Teong Kim: Only Al-Sultan Abdullah can put FAM back on its feet

Teong Kim: Only Al-Sultan Abdullah can put FAM back on its feet

As Malaysian football sinks into its deepest governance crisis, Lim Teong Kim says the Sultan of Pahang has the credibility, experience and moral authority to rebuild trust.

Lim Teong Kim and Al-Sultan Abdullah Sultan Ahmad Shah
Lim Teong Kim says Al-Sultan Abdullah Sultan Ahmad Shah has the experience and moral authority to restore credibility to FAM and guide Malaysian football out of crisis.
PETALING JAYA:
Malaysia’s most accomplished football export has spoken, and he has aimed his words straight at the heart of a crisis that has shaken the game.

Lim Teong Kim has urged the Sultan of Pahang, Al-Sultan Abdullah Sultan Ahmad Shah, to take charge of the Football Association of Malaysia (FAM).

He says only a leader of the Sultan’s standing can restore credibility to an organisation mired in scandal and public anger.

The former national midfielder made the call while speaking to FMT during a visit home from Germany for the Chinese New Year. He is currently assisting amateur side Puchheim FC, a small club outside Munich.

Yet even from afar, Teong Kim says Malaysian football has reached a point where distance is no longer an option.

“This is not about titles or power,” he said. “This is about saving the game.”

A crisis that demands more than slogans

FAM is reeling from a governance breakdown that has led to the mass resignation of its executive committee and drawn scrutiny from the Asian Football Confederation (AFC).

The controversy surrounding the use of falsified documents in the naturalisation of seven players has damaged trust at home and abroad, leaving the association exposed and directionless.

For Teong Kim, the crisis cannot be fixed by cosmetic change or recycled leadership.

“This moment needs authority, not excuses,” he said. “You don’t fix a broken house with paint. You fix the structure.”

He believes Al-Sultan Abdullah is uniquely placed to do that.

The Sultan served as FAM president from 2014 to 2017 after succeeding his father, the late Sultan Ahmad Shah.

He also sat at the highest levels of the game as an AFC vice-president and a member of Fifa’s executive leadership.

“Al-Sultan Abdullah knows the rules of world football,” Teong Kim said. “He understands how decisions are judged internationally, not just locally. That matters now more than ever.”

Why Sultan Abdullah, and why now

Teong Kim describes the Sultan not as a symbolic figurehead, but as a working sportsman who listens, invites dissent and accepts criticism.

“He doesn’t hide when things go wrong,” he said. “He listens. He acts. And he takes responsibility.”

During his time at FAM, Al-Sultan Abdullah pushed for professional administration and opened the doors to new commercial thinking.

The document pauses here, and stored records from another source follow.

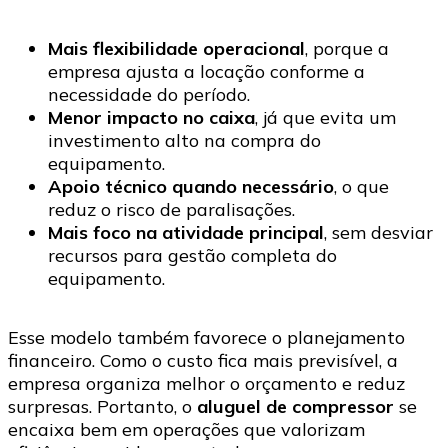
Mais flexibilidade operacional
, porque a
empresa ajusta a locação conforme a
necessidade do período.
Menor impacto no caixa
, já que evita um
investimento alto na compra do
equipamento.
Apoio técnico quando necessário
, o que
reduz o risco de paralisações.
Mais foco na atividade principal
, sem desviar
recursos para gestão completa do
equipamento.
Esse modelo também favorece o planejamento
financeiro. Como o custo fica mais previsível, a
empresa organiza melhor o orçamento e reduz
surpresas. Portanto, o
aluguel de compressor
se
encaixa bem em operações que valorizam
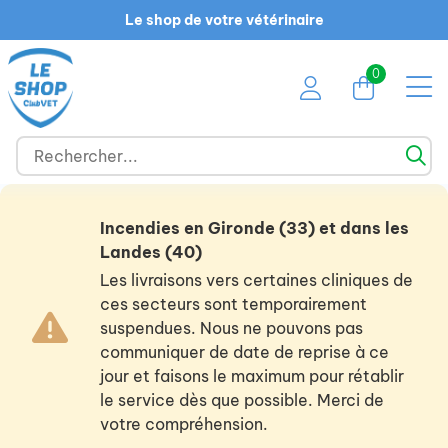
Le shop de votre vétérinaire
0
Incendies en Gironde (33) et dans les
Landes (40)
Les livraisons vers certaines cliniques de
ces secteurs sont temporairement
suspendues. Nous ne pouvons pas
communiquer de date de reprise à ce
jour et faisons le maximum pour rétablir
le service dès que possible. Merci de
votre compréhension.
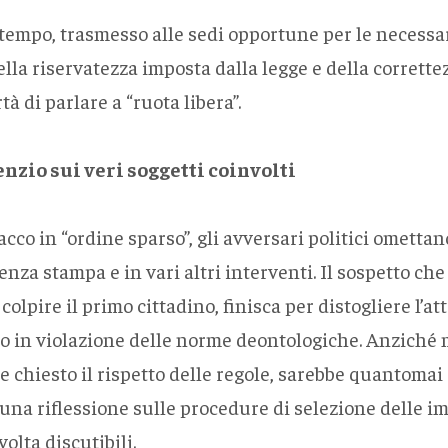
empo, trasmesso alle sedi opportune per le necessarie
della riservatezza imposta dalla legge e della corrette
à di parlare a “ruota libera”.
enzio sui veri soggetti coinvolti
cco in “ordine sparso”, gli avversari politici omettan
nza stampa e in vari altri interventi. Il sospetto che 
colpire il primo cittadino, finisca per distogliere l’a
to in violazione delle norme deontologiche. Anziché m
hiesto il rispetto delle regole, sarebbe quantomai o
na riflessione sulle procedure di selezione delle im
volta discutibili.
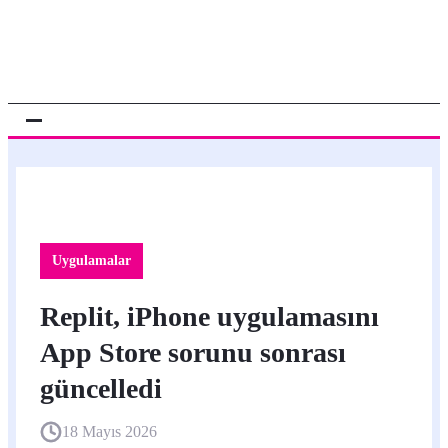
Uygulamalar
Replit, iPhone uygulamasını
App Store sorunu sonrası
güncelledi
18 Mayıs 2026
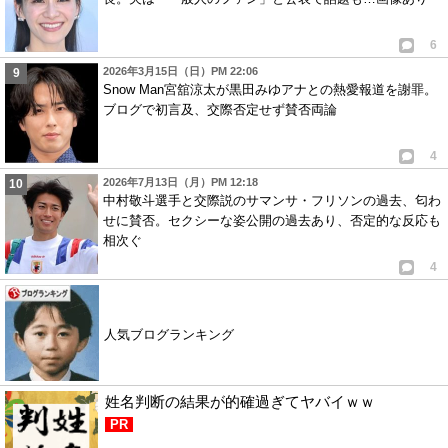
6
2026年3月15日（日）PM 22:06
Snow Man宮舘涼太が黒田みゆアナとの熱愛報道を謝罪。
ブログで初言及、交際否定せず賛否両論
4
2026年7月13日（月）PM 12:18
中村敬斗選手と交際説のサマンサ・フリソンの過去、匂わ
せに賛否。セクシーな姿公開の過去あり、否定的な反応も
相次ぐ
4
人気ブログランキング
姓名判断の結果が的確過ぎてヤバイｗｗ
PR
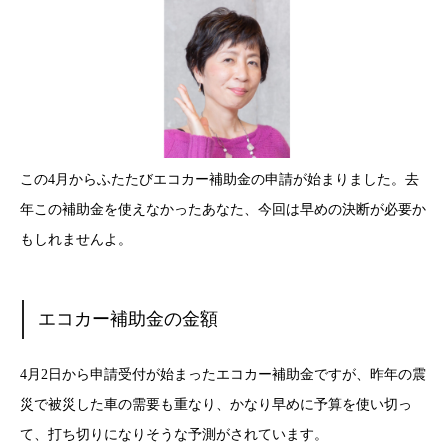
この4月からふたたびエコカー補助金の申請が始まりました。去
年この補助金を使えなかったあなた、今回は早めの決断が必要か
もしれませんよ。
エコカー補助金の金額
4月2日から申請受付が始まったエコカー補助金ですが、昨年の震
災で被災した車の需要も重なり、かなり早めに予算を使い切っ
て、打ち切りになりそうな予測がされています。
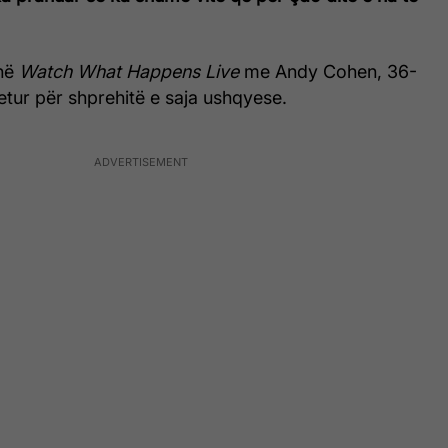
 në
Watch What Happens Live
me Andy Cohen, 36-
etur për shprehitë e saja ushqyese.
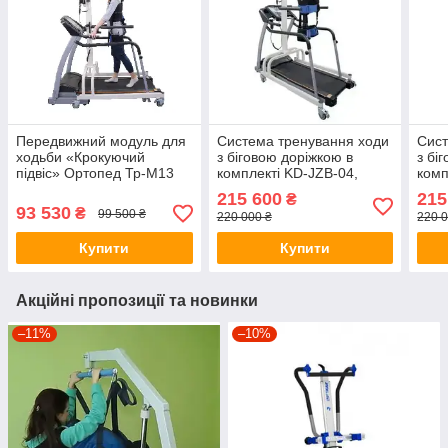
Передвижний модуль для
Система тренування ходи
Сист
ходьби «Крокуючий
з біговою доріжкою в
з бі
підвіс» Ортопед Тр-М13
комплекті KD-JZB-04,
комп
Ортопед
Орт
215 600
215
₴
93 530
₴
99 500 ₴
220 000 ₴
220 0
Купити
Купити
Акційні пропозиції та новинки
–11%
–10%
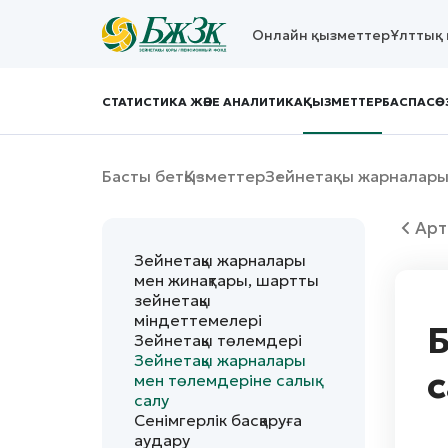
Онлайн қызметтер
Ұлттық 
СТАТИСТИКА ЖӘНЕ АНАЛИТИКА
ҚЫЗМЕТТЕР
БАСПАСӨ
Басты бет
Қызметтер
Зейнетақы жарналары
Арт
Зейнетақы жарналары
мен жинақтары, шартты
зейнетақы
міндеттемелері
Б
Зейнетақы төлемдері
Зейнетақы жарналары
с
мен төлемдеріне салық
салу
Сенімгерлік басқаруға
аудару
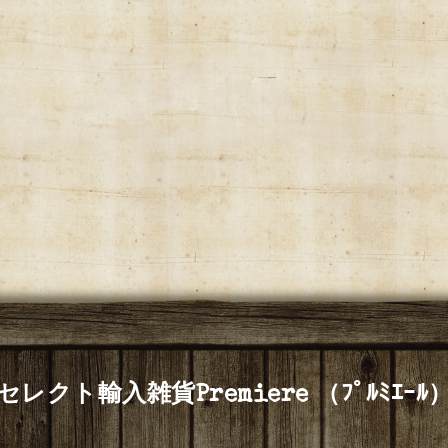
セレクト輸入雑貨Premiere （ﾌﾟﾙﾐｴｰﾙ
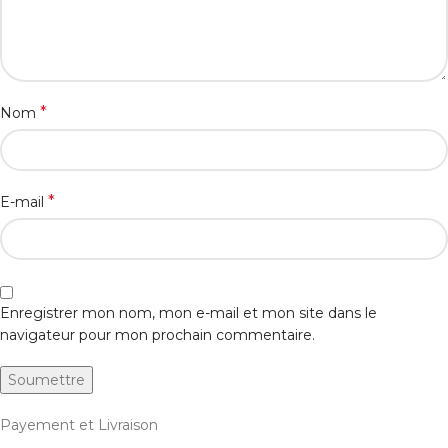
*
Nom
*
E-mail
Enregistrer mon nom, mon e-mail et mon site dans le
navigateur pour mon prochain commentaire.
Payement et Livraison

It was at a time when Malaysian football was struggling to keep pace with global standards.

“He understood that modern football is complex,” said Teong Kim. “You need systems, transparency and people who are accountable.

“He would use this crisis to rebuild governance, not run from it.”

For the former Bayern Munich youth coach, the solution does not require decades.

“He needs one term,” he said. “One proper term to clean up, reset the culture and leave behind a system that works.”

tunku abdul rahman n sultan ahmad shah collage 300126
Tunku Abdul Rahman and Sultan Ahmad Shah, two custodians from different eras who believed football was more than a game, but a national trust built on unity, credibility and character.

A legacy measured by credibility

Teong Kim frames his argument within a longer arc of Malaysian football history, one shaped by custodians who saw the game as a public trust.

Tunku Abdul Rahman viewed football as a national handshake with the world, building Merdeka Stadium and launching the Merdeka Tournament as symbols of unity and ambition.

Sultan Ahmad Shah carried that belief through turbulent decades, convinced the game could still bind the nation together even when results fell short.

Together with Al-Sultan Abdullah, they formed what Teong Kim calls the moral spine of Malaysian football, leaders who believed credibility mattered more than convenience.

“In the past, we owned our failures,” he said. “That honesty protected the game. Today, that line has been crossed.”

Teong Kim’s words carry weight because of his own journey. He remains the first Malaysian to play and coach professionally in Europe.

At Bayern Munich, he spent 12 years shaping players at under-13 and under-14 level, working with future stars such as Thomas Muller, Toni Kroos, Mats Hummels, Holger Badstuber, Emre Can and David Alaba.

Muller has publicly credited Teong Kim for laying the foundations of his career.

That pedigree later brought him home as director of Malaysia’s football development programme in 2013 and, from 2016 to 2019, as head of the Mokhtar Dahari Academy.

He has seen football systems succeed — and fail — up close.

“When history judges Malaysian football, it won’t ask who spoke the loudest. It will ask who had the courage to fix what was broken,” he said.

For Teong Kim, the answer is clear. And he believes the country should be brave enough to ask the Sultan of Pahang the same question — now.